LISTED ENTRIES:
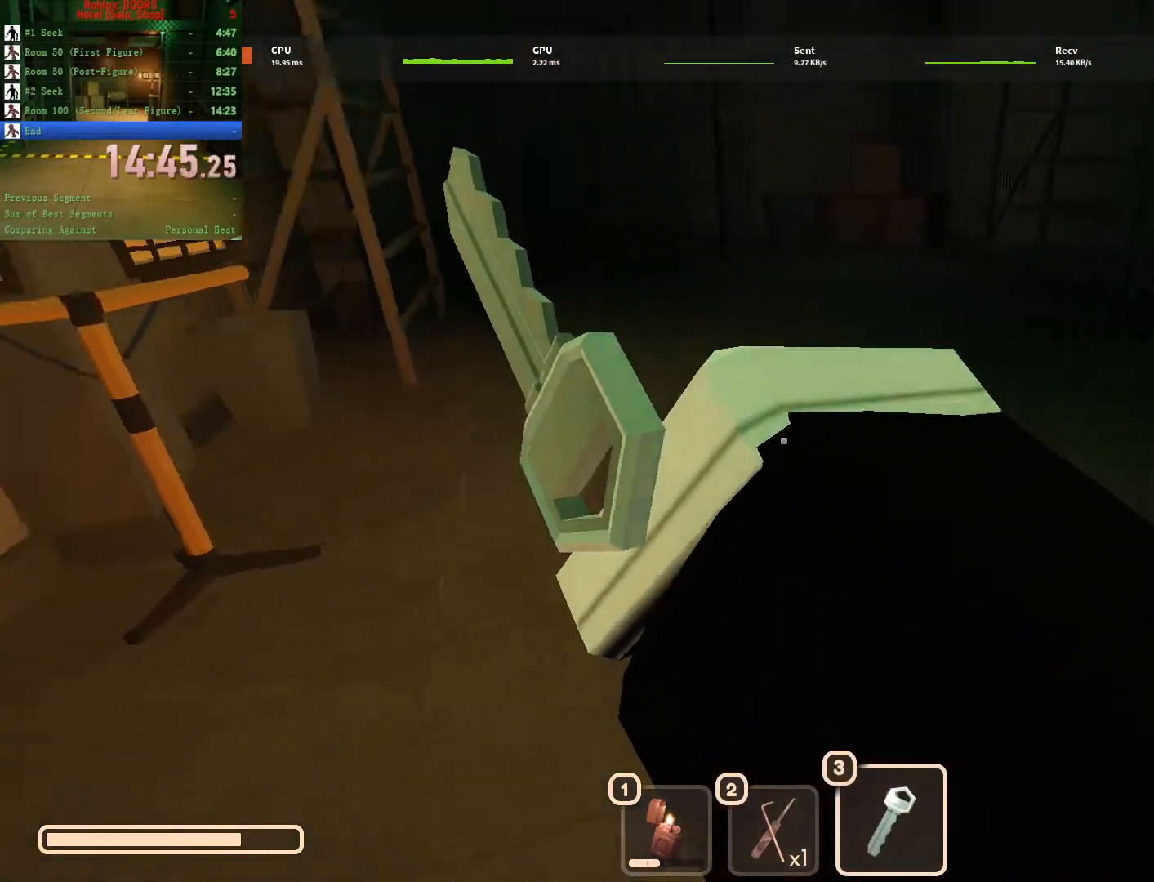
{"keys": ["w"], "mouse": [], "events": []}
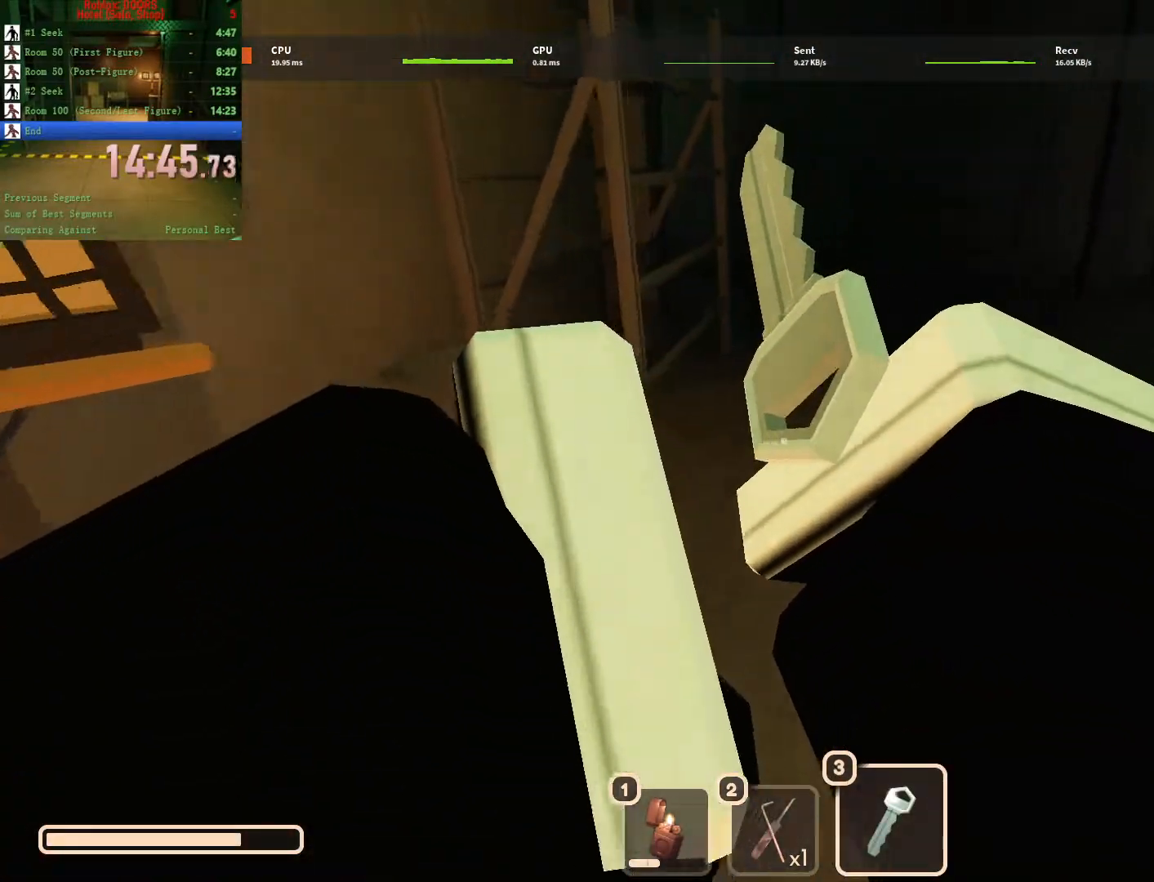
{"keys": ["w"], "mouse": [], "events": []}
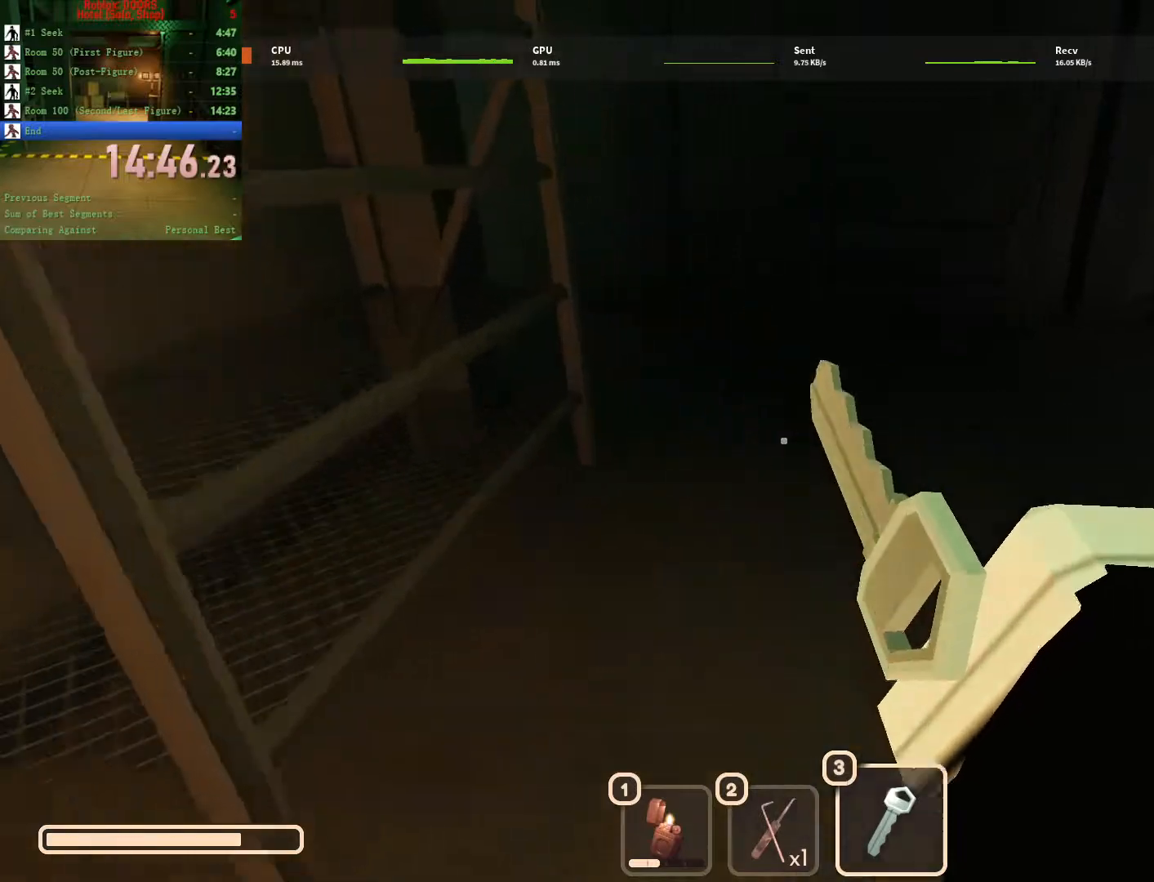
{"keys": ["d", "w"], "mouse": [], "events": [[483, "d", "down"]]}
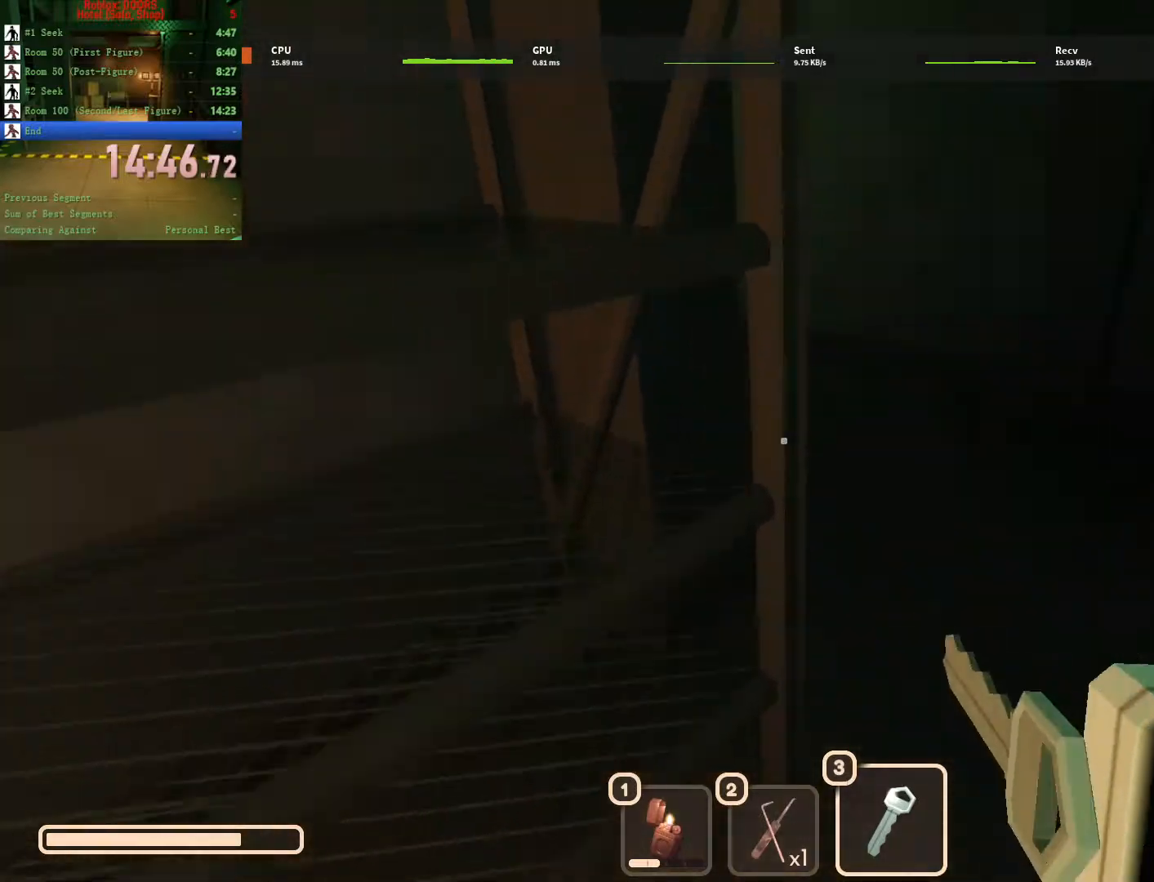
{"keys": ["d", "w"], "mouse": [], "events": []}
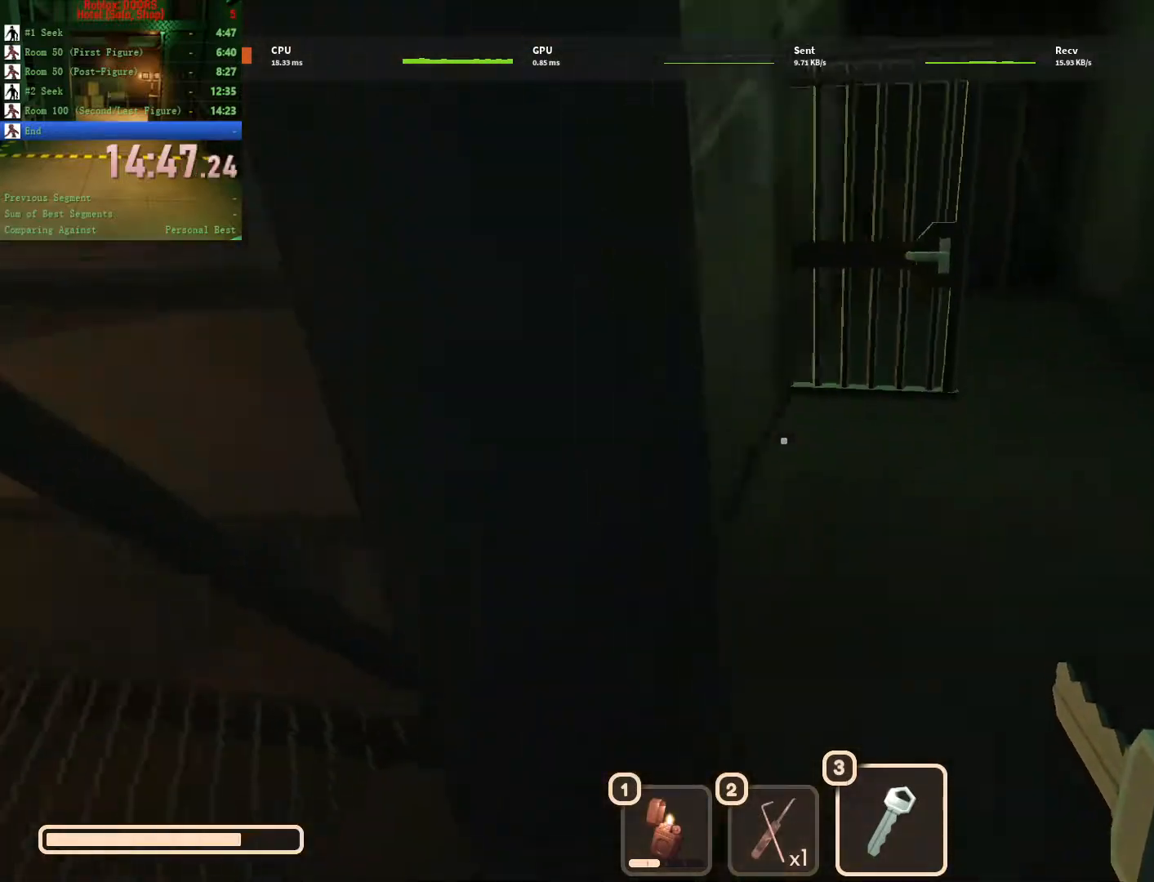
{"keys": ["d", "w"], "mouse": [], "events": []}
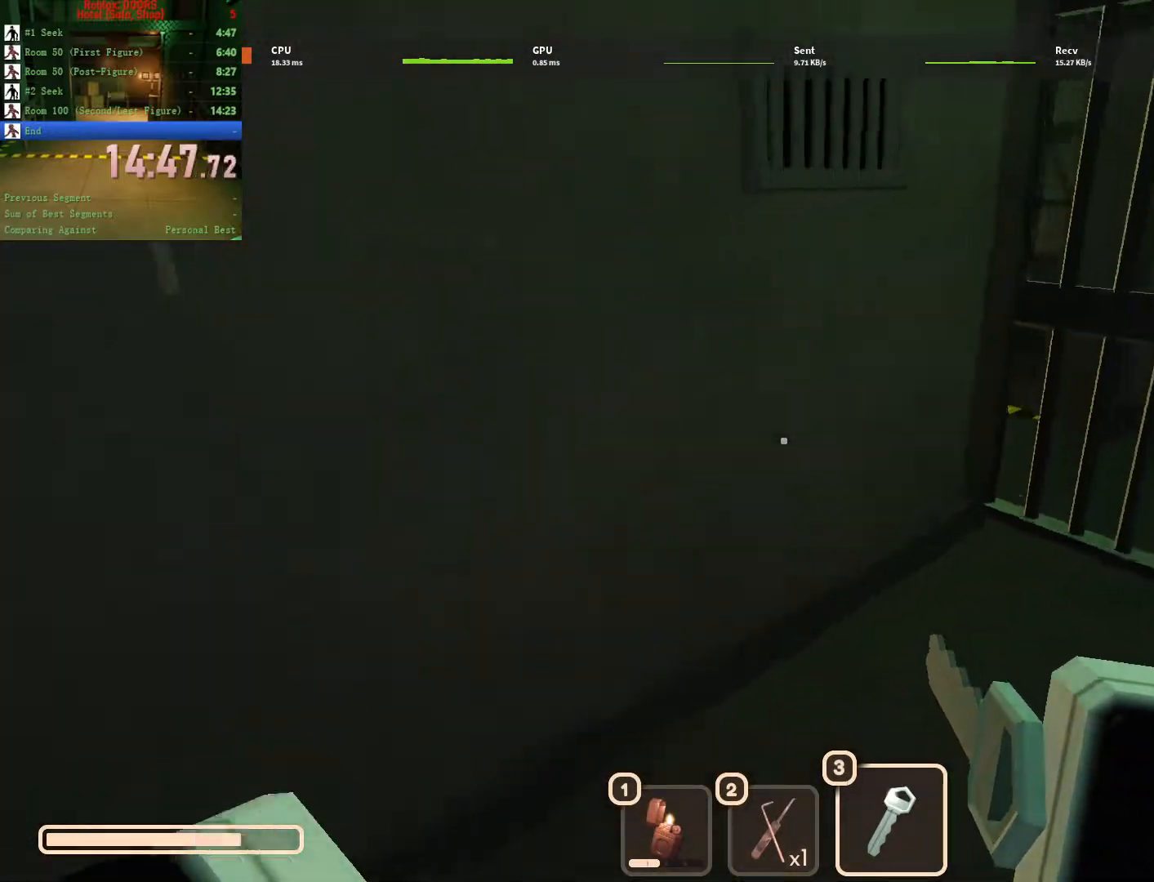
{"keys": ["d", "w"], "mouse": [], "events": []}
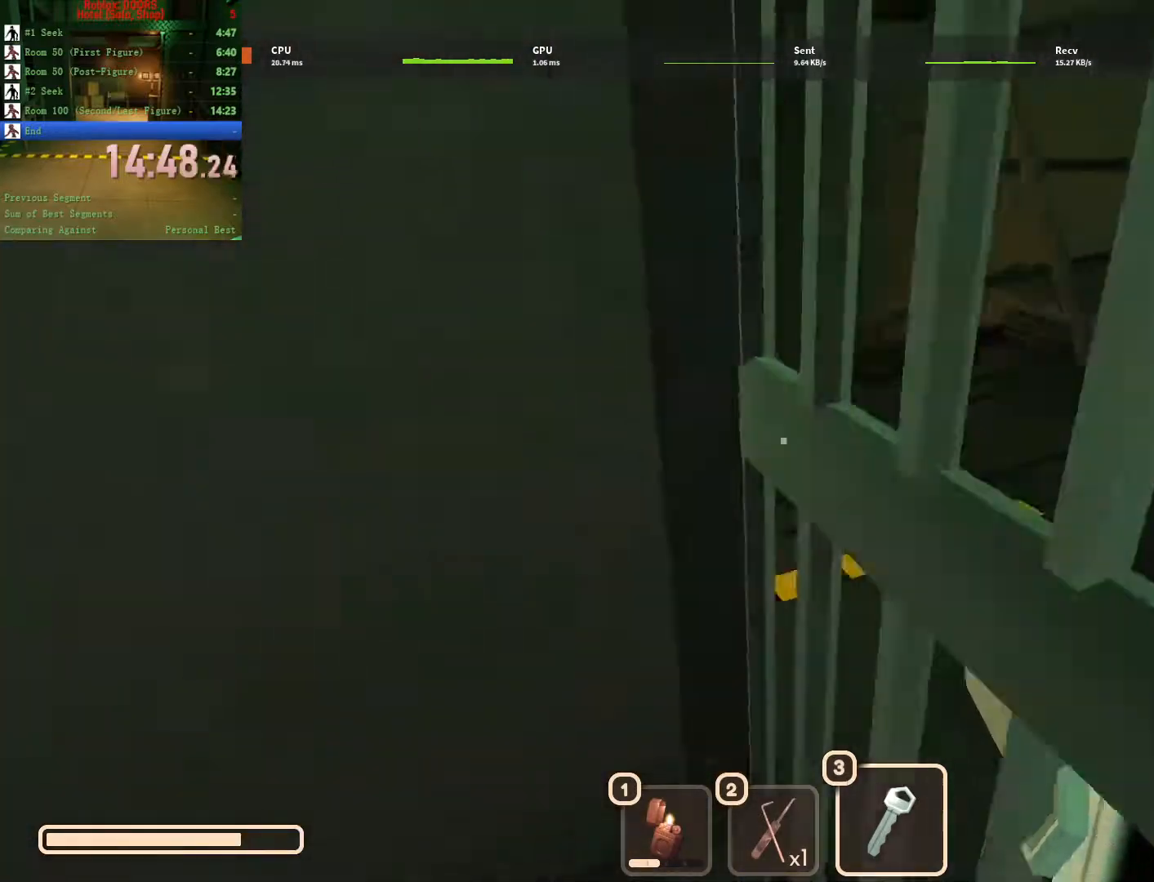
{"keys": ["a", "w"], "mouse": []}
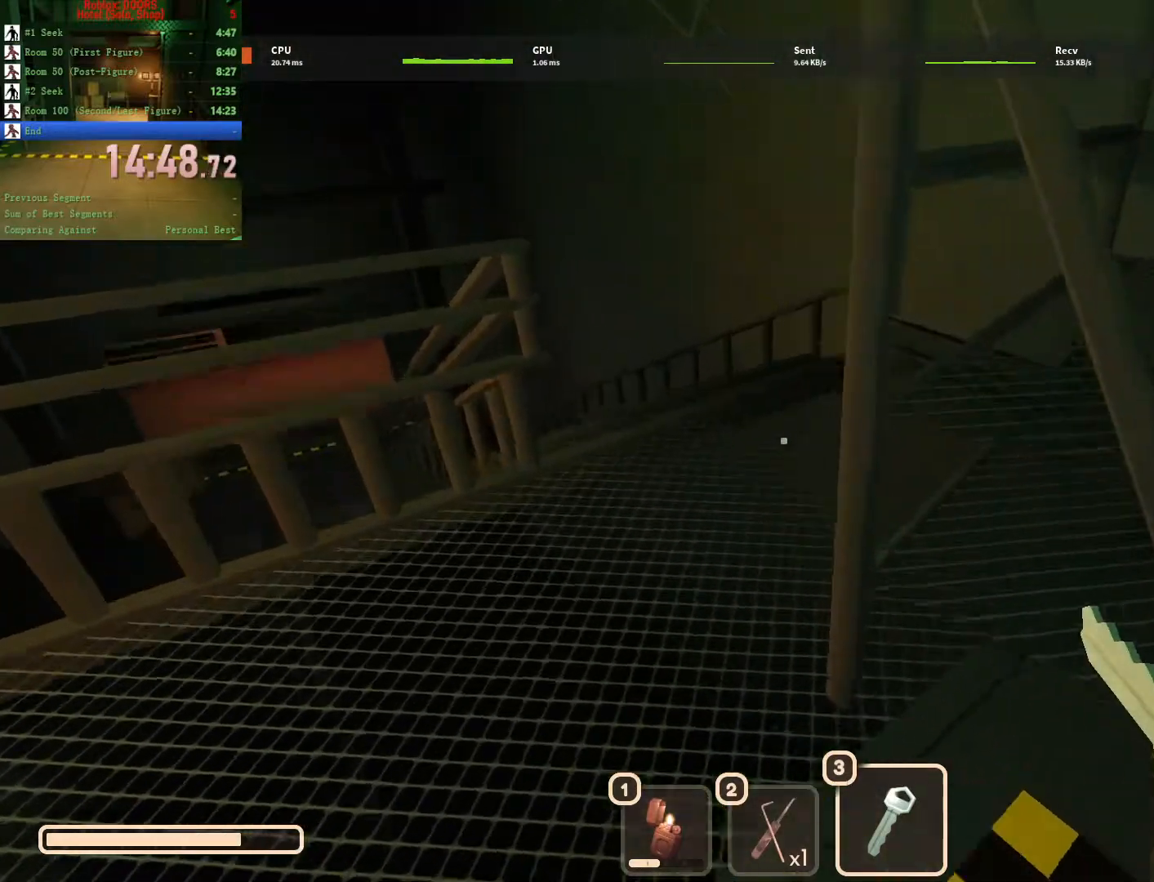
{"keys": ["d", "w"], "mouse": []}
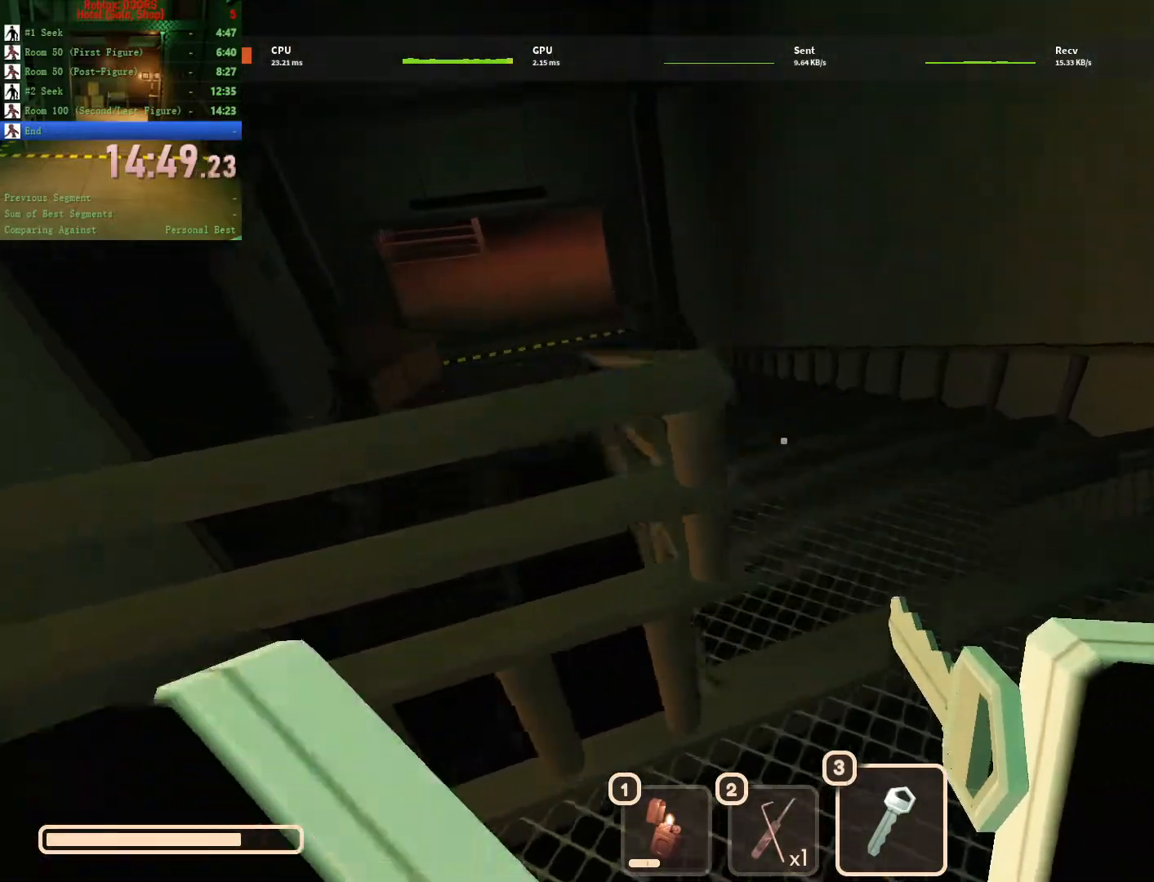
{"keys": ["a", "w"], "mouse": [], "events": [[167, "a", "down"], [167, "d", "up"]]}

EXERCISE GOAL: Copy out, from the records above, every line that holds the string "down".

THE ANSWER:
{"keys": ["d", "w"], "mouse": [], "events": [[483, "d", "down"]]}
{"keys": ["a", "w"], "mouse": [], "events": [[167, "a", "down"], [167, "d", "up"]]}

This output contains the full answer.